Belowground plant traits and hydrology control microbiome composition and methane flux in temperate fen mesocosms

Abstract The rewetting of formerly drained peatlands is a strategy to fight against global warming through the reduction of CO 2 emissions, although this can lead to elevated CH 4 emissions. The interplay between plants, hydrology and microbiomes as ultimate determinants of CH 4 dynamics is still poorly understood, despite recent progress in field studies. Using a mesocosm approach, we simulated the re-cultivation of a degraded temperate fen with three different water levels and two different plant over the course of a growing season. Peat samples for microbiome analysis, above- and below-ground plant biomass and gas fluxes were measured in April, June, August and October. Microbiome composition in top and subsoils was determined using 16S rRNA gene amplicon sequencing. We found that peat depth and sampling time were the major factors shaping the microbiome composition dynamics. While plant species had a less strong impact, the difference to bare ground microbiomes was significant, especially in the lower layer. The water status also affected the microbiome, albeit to a much lesser extent.
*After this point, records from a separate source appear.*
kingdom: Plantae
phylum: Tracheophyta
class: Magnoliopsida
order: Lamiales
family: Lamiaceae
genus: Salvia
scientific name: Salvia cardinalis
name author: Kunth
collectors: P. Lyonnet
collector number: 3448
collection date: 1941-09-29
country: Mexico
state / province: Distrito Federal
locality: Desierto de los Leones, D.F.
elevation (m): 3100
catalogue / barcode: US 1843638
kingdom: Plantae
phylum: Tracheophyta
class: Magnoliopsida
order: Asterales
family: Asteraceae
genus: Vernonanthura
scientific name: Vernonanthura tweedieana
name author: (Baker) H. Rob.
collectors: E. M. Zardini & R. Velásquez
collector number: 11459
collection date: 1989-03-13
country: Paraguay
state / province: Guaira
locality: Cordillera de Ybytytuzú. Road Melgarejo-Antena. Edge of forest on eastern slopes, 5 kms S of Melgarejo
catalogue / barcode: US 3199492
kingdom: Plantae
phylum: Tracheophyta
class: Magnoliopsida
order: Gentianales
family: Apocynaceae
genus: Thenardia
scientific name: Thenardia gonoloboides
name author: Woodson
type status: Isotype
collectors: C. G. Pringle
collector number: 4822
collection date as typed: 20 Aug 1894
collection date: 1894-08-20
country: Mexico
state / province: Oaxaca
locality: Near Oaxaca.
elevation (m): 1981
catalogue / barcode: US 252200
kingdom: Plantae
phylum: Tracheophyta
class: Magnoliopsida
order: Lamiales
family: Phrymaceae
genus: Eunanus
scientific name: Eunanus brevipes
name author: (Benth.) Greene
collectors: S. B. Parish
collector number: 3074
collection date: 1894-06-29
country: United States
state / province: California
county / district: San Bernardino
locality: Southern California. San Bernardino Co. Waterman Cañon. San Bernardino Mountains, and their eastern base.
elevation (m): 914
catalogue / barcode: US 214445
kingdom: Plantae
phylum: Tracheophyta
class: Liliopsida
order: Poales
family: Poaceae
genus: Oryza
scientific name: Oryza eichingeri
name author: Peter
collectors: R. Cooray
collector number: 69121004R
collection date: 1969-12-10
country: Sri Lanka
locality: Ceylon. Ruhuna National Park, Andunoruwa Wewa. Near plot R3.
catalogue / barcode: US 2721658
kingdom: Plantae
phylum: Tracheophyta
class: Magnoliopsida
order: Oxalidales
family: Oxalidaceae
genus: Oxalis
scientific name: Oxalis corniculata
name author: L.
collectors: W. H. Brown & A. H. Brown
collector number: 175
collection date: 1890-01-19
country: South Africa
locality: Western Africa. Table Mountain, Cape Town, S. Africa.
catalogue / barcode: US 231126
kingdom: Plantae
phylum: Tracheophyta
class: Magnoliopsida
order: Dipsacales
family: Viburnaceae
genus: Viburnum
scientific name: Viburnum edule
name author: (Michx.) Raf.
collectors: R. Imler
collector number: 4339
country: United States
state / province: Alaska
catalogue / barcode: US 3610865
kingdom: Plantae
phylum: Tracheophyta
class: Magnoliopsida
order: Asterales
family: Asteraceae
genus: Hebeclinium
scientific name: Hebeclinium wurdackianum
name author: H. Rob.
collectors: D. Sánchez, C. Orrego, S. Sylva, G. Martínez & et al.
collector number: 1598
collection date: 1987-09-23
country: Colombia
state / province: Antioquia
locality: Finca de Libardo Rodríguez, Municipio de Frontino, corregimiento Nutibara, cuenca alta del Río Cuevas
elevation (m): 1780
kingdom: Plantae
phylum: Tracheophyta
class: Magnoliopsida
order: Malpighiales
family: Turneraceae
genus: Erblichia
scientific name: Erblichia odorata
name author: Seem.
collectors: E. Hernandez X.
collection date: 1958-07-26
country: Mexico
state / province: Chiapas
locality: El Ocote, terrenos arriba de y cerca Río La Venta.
Methanogens were most abundant in the deeper peat and also more abundant in bare ground and Carex rostrata pots, as compared to Juncus inflexus or mixed pots. This was inversely linked to the larger root network size of J. inflexus. The methane emissions correlated positively with the abundance of methanogens and correlated negatively with the root network size. In conclusion, this interdisciplinary study sheds light on how the complex interplay between plants, hydrology and the fen microbiome affect CH 4 emissions. It showed that the presence of plants as well as the plant functional type determine the abundance of methanogens and microbiome composition and thereby the resulting CH 4 fluxes accordingly.